Your instructions:
The lines to output run from the first line of the entries below through the line containing "için bir IV"; copy them exactly and leave out pictures.

[Data items]
▼
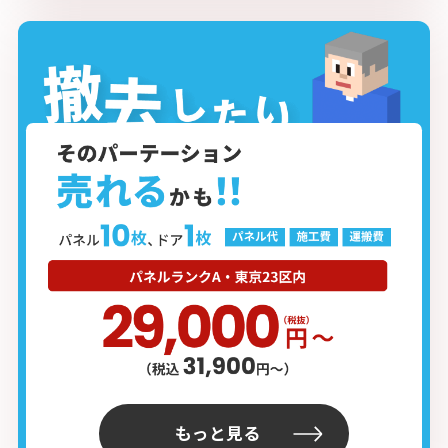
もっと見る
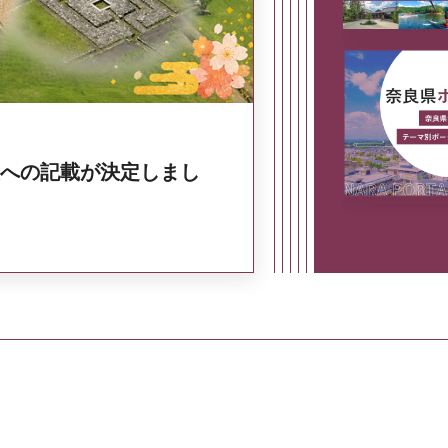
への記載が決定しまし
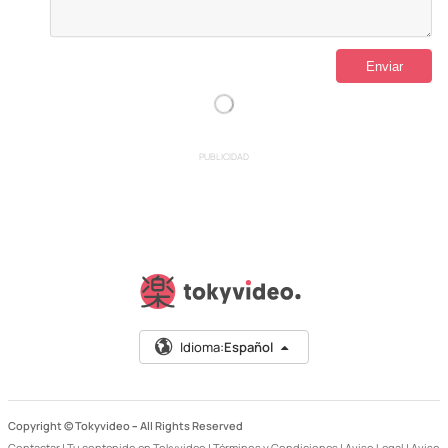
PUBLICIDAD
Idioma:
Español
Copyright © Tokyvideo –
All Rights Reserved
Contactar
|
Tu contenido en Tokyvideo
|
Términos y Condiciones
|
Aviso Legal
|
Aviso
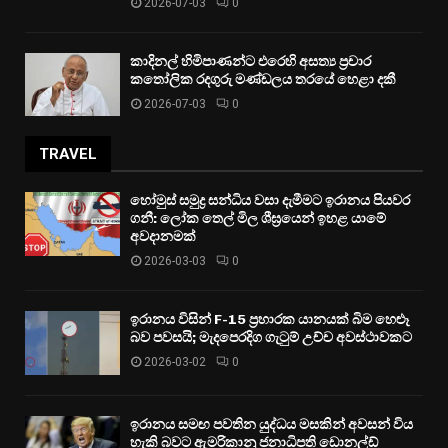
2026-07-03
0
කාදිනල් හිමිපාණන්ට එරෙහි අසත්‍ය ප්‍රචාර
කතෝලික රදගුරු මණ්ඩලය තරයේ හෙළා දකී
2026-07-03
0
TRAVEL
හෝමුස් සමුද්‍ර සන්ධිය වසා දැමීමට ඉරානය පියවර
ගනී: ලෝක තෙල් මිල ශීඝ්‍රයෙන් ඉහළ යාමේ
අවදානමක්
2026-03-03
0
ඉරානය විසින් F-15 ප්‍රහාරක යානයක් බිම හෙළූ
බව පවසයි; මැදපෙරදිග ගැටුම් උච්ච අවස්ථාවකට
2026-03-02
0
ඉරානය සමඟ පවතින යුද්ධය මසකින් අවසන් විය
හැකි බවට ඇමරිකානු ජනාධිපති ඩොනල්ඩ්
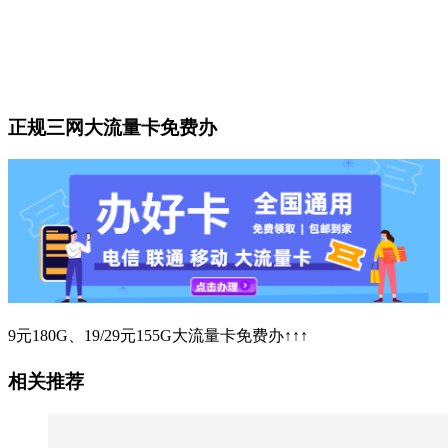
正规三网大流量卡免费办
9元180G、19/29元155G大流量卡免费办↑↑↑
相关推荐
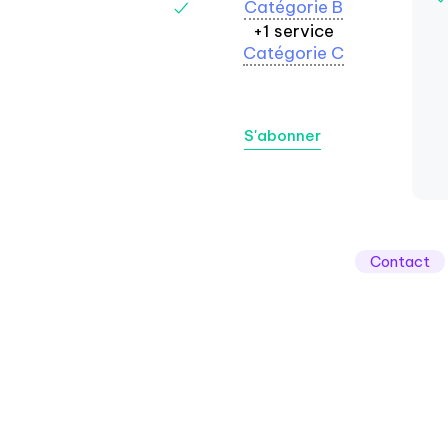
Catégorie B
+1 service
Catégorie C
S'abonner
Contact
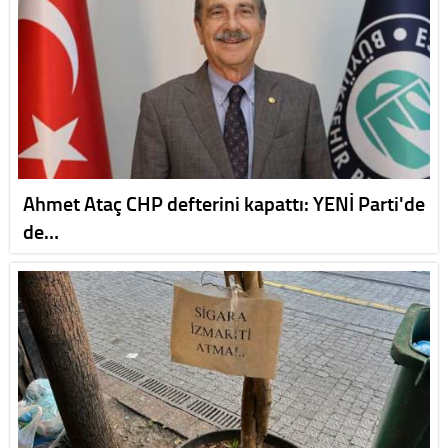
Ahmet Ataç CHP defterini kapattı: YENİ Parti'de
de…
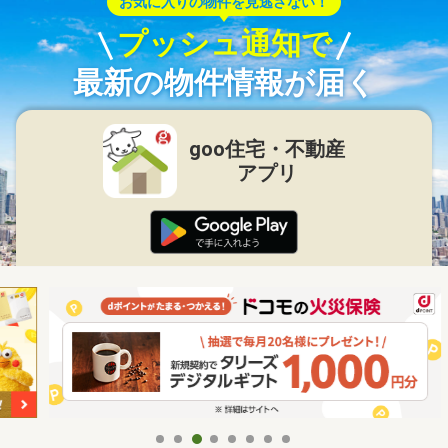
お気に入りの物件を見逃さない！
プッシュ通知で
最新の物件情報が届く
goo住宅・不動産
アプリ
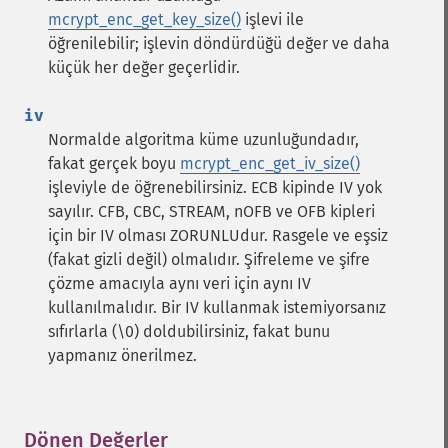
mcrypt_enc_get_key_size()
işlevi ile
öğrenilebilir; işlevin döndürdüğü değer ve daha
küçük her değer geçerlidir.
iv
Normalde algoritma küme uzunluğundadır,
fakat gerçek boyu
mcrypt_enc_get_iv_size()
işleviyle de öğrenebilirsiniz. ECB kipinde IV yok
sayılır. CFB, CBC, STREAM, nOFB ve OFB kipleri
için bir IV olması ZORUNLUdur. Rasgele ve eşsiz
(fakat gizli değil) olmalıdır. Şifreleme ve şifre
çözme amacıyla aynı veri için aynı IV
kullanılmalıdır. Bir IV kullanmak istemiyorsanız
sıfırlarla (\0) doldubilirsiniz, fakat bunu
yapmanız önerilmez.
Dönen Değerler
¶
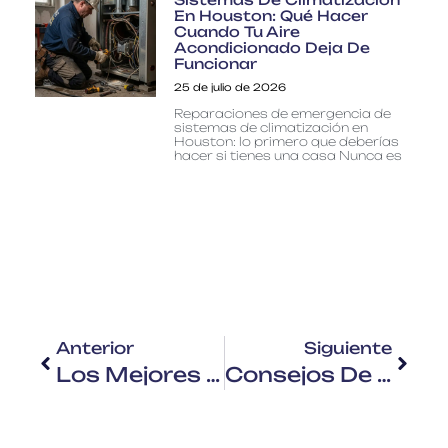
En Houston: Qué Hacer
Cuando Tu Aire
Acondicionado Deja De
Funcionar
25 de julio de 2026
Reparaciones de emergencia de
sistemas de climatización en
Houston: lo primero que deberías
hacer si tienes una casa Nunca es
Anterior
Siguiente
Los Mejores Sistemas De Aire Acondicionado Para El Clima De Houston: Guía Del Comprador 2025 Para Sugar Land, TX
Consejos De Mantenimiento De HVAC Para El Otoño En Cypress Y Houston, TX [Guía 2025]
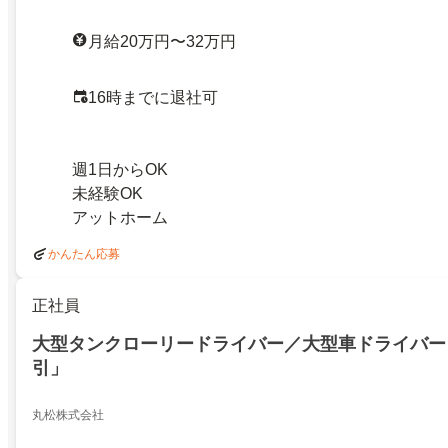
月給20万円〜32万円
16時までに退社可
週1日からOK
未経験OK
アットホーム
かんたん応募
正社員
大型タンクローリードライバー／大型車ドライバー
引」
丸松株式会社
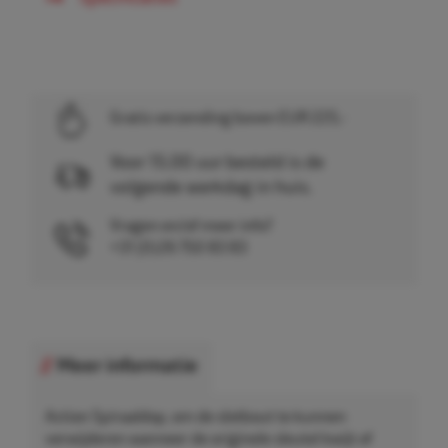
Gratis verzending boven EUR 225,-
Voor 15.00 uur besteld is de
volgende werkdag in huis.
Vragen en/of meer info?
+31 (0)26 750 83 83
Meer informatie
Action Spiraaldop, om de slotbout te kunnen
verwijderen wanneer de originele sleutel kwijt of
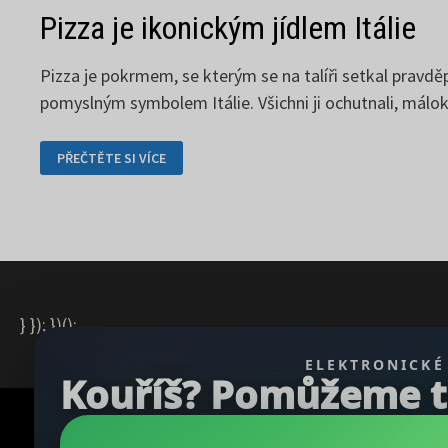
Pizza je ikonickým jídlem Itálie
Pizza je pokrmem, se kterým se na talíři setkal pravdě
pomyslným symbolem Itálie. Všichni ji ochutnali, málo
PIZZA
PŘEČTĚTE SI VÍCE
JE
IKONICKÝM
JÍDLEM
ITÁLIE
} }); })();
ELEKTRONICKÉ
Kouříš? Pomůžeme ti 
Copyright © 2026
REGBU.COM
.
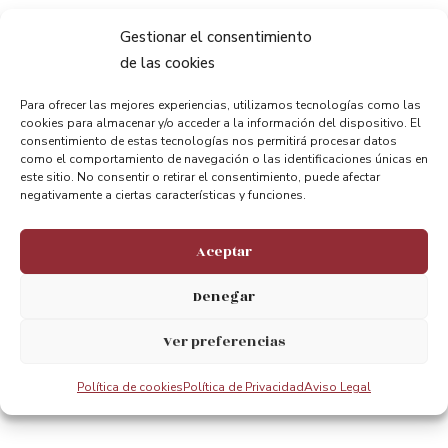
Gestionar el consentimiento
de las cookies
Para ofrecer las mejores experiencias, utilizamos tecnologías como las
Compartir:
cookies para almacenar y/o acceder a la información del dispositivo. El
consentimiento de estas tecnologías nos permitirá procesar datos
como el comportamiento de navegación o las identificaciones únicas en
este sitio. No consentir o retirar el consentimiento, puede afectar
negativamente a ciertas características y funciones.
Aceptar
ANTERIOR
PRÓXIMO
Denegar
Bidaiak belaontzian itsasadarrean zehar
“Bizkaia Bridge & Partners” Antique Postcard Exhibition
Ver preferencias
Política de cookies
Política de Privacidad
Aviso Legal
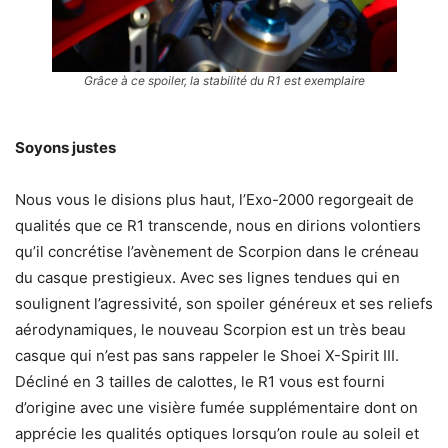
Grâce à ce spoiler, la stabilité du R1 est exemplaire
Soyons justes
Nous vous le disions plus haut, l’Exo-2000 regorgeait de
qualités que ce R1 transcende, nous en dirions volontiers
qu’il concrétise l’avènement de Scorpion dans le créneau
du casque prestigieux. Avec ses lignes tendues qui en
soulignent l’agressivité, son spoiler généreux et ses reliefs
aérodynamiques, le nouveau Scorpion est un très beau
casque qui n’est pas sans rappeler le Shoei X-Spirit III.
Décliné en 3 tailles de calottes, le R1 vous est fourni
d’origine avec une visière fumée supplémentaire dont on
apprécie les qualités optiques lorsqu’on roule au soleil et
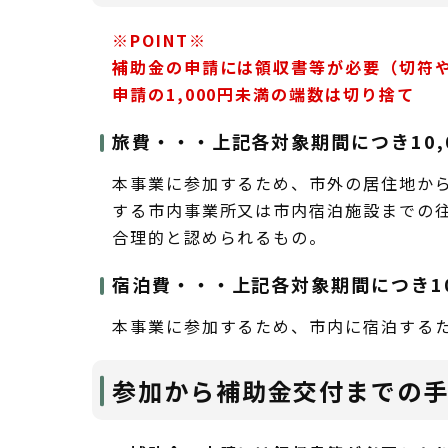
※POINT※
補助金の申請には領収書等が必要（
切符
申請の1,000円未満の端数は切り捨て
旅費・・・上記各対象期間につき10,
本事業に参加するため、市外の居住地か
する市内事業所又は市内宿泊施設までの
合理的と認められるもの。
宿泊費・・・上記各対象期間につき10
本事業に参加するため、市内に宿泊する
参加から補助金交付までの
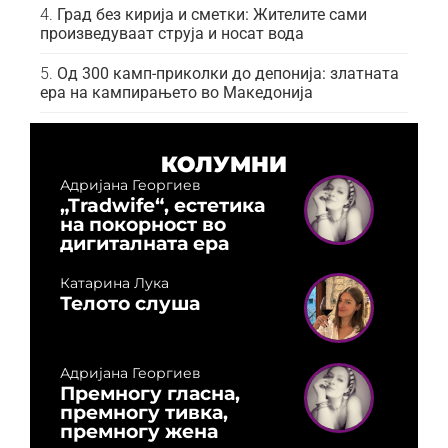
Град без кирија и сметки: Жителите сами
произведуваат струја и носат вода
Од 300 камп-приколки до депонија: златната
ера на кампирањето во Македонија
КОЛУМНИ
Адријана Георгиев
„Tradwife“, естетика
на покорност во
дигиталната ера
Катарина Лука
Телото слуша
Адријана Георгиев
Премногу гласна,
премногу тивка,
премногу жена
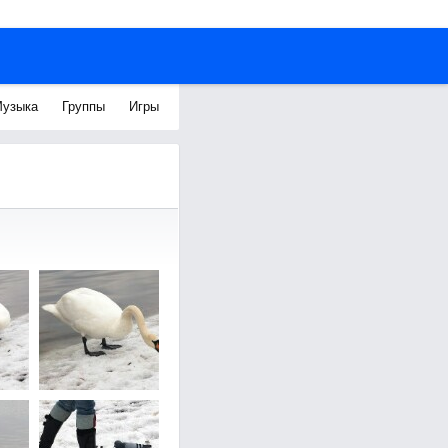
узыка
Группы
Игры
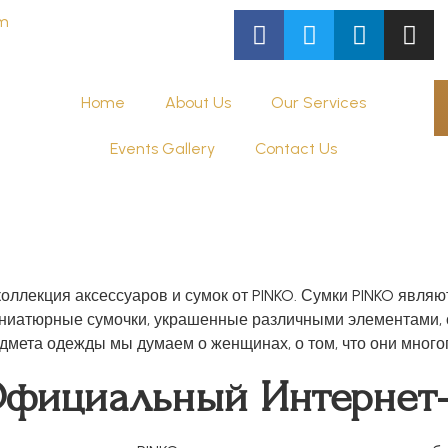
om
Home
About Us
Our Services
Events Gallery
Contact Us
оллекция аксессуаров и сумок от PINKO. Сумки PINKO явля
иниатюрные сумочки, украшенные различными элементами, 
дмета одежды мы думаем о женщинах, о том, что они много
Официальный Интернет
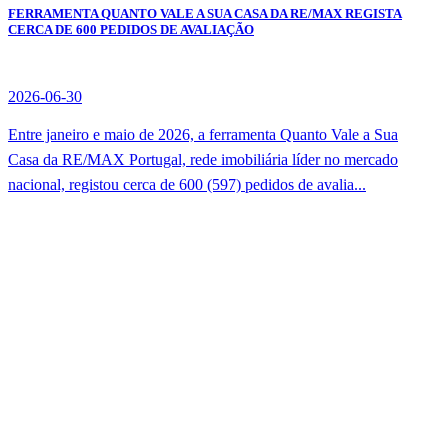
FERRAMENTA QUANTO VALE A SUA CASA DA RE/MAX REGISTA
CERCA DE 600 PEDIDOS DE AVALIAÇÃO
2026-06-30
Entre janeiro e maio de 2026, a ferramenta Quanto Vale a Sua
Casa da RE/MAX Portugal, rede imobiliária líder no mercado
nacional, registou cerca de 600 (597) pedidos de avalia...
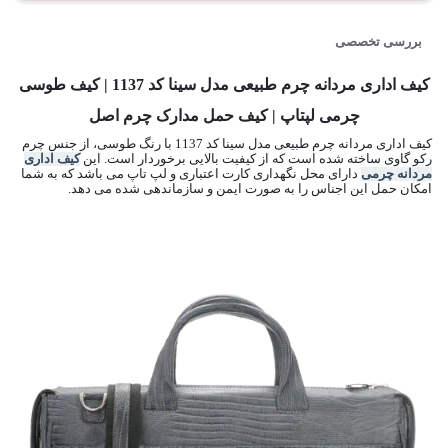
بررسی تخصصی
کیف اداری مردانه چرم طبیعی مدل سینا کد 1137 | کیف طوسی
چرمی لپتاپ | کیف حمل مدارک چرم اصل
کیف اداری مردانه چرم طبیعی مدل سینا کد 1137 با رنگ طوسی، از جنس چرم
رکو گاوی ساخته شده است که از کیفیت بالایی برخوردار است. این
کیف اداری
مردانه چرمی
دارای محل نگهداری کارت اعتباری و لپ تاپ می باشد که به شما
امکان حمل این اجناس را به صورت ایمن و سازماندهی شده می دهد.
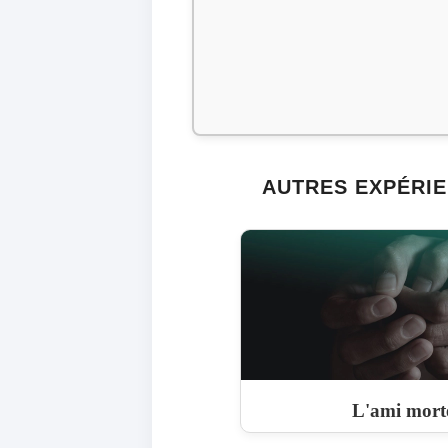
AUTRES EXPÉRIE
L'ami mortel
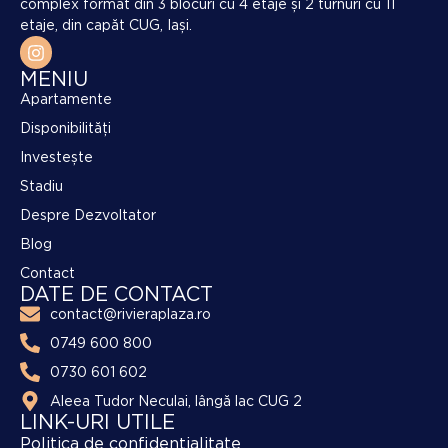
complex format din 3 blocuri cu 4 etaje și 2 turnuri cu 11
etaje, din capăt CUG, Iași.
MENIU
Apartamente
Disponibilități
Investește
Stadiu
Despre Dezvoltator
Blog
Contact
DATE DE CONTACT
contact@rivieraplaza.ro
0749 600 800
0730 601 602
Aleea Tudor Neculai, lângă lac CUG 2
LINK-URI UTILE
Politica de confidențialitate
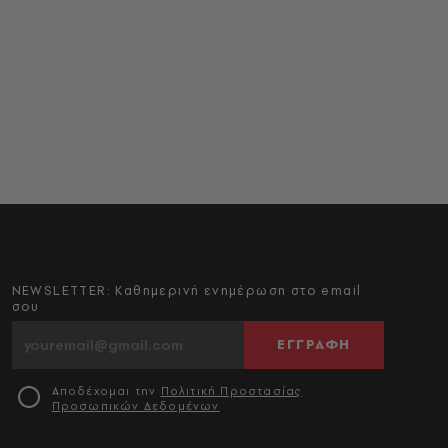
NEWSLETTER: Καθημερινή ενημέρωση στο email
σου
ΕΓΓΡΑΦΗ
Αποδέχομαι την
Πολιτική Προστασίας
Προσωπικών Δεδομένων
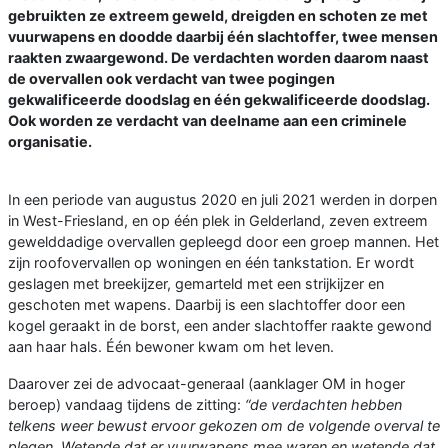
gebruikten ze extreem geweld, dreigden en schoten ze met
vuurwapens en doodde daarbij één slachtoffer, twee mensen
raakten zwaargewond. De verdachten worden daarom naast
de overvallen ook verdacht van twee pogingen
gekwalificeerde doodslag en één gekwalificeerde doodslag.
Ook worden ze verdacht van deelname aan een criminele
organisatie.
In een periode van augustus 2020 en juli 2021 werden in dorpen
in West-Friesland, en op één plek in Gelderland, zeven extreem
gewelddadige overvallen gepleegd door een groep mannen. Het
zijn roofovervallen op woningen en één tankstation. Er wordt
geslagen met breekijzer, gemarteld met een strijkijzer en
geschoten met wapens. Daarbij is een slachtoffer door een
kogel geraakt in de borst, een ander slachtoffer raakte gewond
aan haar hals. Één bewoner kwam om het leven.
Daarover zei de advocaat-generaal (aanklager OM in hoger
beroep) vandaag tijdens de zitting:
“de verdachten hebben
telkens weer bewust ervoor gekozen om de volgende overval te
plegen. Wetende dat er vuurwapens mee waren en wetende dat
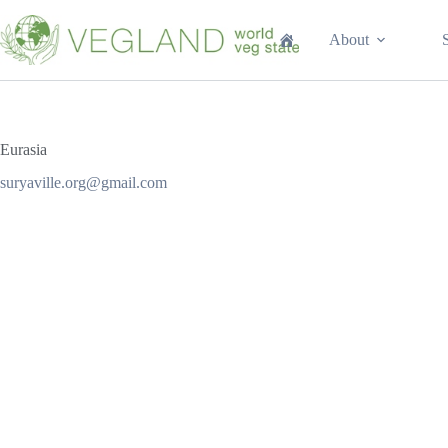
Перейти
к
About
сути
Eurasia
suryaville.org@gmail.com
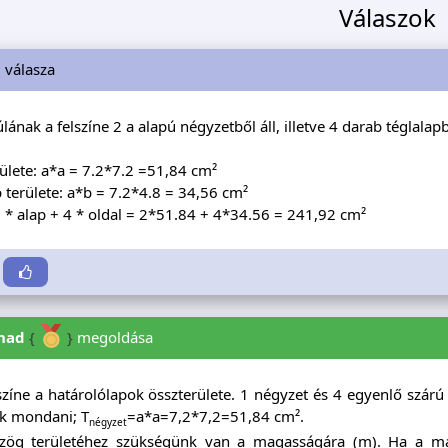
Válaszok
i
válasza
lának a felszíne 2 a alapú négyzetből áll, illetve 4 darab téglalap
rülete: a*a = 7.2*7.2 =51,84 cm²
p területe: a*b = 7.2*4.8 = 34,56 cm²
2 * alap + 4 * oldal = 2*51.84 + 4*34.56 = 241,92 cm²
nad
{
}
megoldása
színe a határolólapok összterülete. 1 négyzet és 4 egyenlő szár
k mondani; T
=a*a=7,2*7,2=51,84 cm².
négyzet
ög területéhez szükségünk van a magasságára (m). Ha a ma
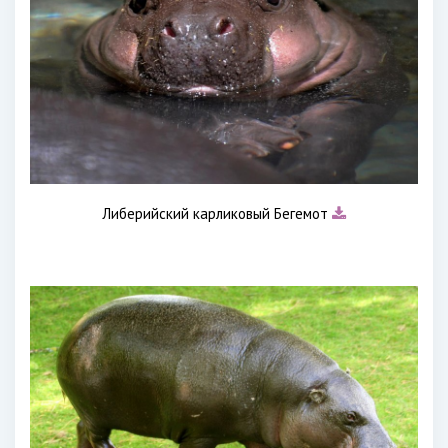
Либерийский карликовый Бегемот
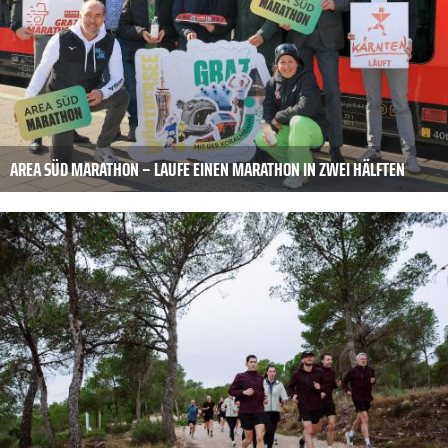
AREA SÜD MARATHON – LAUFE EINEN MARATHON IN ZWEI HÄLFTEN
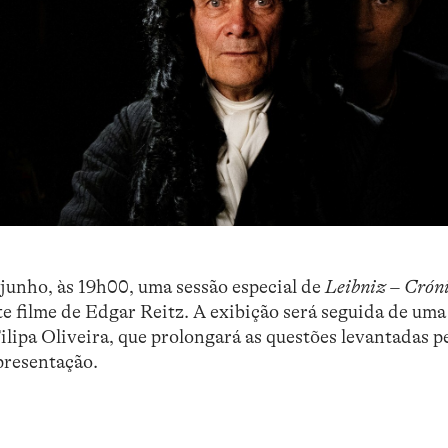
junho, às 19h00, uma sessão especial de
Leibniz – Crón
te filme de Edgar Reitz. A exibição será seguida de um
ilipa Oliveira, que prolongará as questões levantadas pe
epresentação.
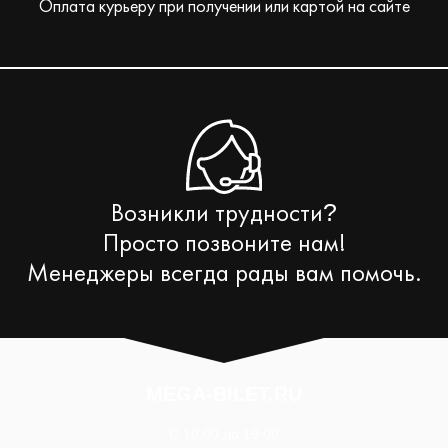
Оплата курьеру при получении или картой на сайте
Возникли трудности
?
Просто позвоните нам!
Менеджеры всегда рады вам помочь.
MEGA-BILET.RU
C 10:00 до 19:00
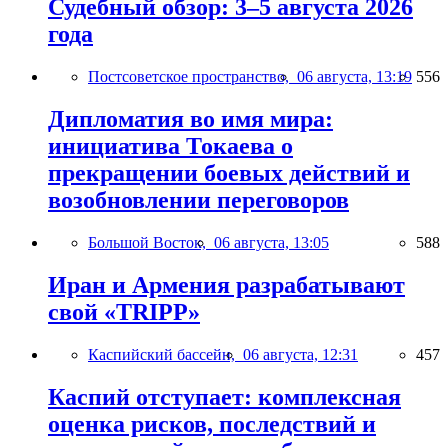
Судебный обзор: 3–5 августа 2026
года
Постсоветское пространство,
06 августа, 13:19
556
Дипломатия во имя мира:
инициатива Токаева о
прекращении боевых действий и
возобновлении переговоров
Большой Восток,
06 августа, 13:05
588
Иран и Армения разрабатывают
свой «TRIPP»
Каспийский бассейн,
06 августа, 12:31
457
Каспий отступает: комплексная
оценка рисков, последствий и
▲
Answer to this problem:
もっと見る
への記載が決定しまし
PUBLICIDAD
Idioma:
Español
Copyright © Tokyvideo –
All Rights Reserved
Contactar
|
Tu contenido en Tokyvideo
|
Términos y Condiciones
|
Aviso Legal
|
Aviso
2026-07-03
0
කාදිනල් හිමිපාණන්ට එරෙහි අසත්‍ය ප්‍රචාර
කතෝලික රදගුරු මණ්ඩලය තරයේ හෙළා දකී
2026-07-03
0
TRAVEL
හෝමුස් සමුද්‍ර සන්ධිය වසා දැමීමට ඉරානය පියවර
ගනී: ලෝක තෙල් මිල ශීඝ්‍රයෙන් ඉහළ යාමේ
අවදානමක්
2026-03-03
0
ඉරානය විසින් F-15 ප්‍රහාරක යානයක් බිම හෙළූ
බව පවසයි; මැදපෙරදිග ගැටුම් උච්ච අවස්ථාවකට
2026-03-02
0
ඉරානය සමඟ පවතින යුද්ධය මසකින් අවසන් විය
හැකි බවට ඇමරිකානු ජනාධිපති ඩොනල්ඩ්
正规三网大流量卡免费办
9元180G、19/29元155G大流量卡免费办↑↑↑
相关推荐
Catégorie B
+1 service
Catégorie C
S'abonner
Contact
Ahmet Ataç CHP defterini kapattı: YENİ Parti'de
de…
お気に入りの物件を見逃さない！
プッシュ通知で
最新の物件情報が届く
goo住宅・不動産
アプリ
mcrypt_enc_get_key_size()
işlevi ile
öğrenilebilir; işlevin döndürdüğü değer ve daha
küçük her değer geçerlidir.
iv
Normalde algoritma küme uzunluğundadır,
fakat gerçek boyu
mcrypt_enc_get_iv_size()
işleviyle de öğrenebilirsiniz. ECB kipinde IV yok
sayılır. CFB, CBC, STREAM, nOFB ve OFB kipleri
için bir IV olması ZORUNLUdur. Rasgele ve eşsiz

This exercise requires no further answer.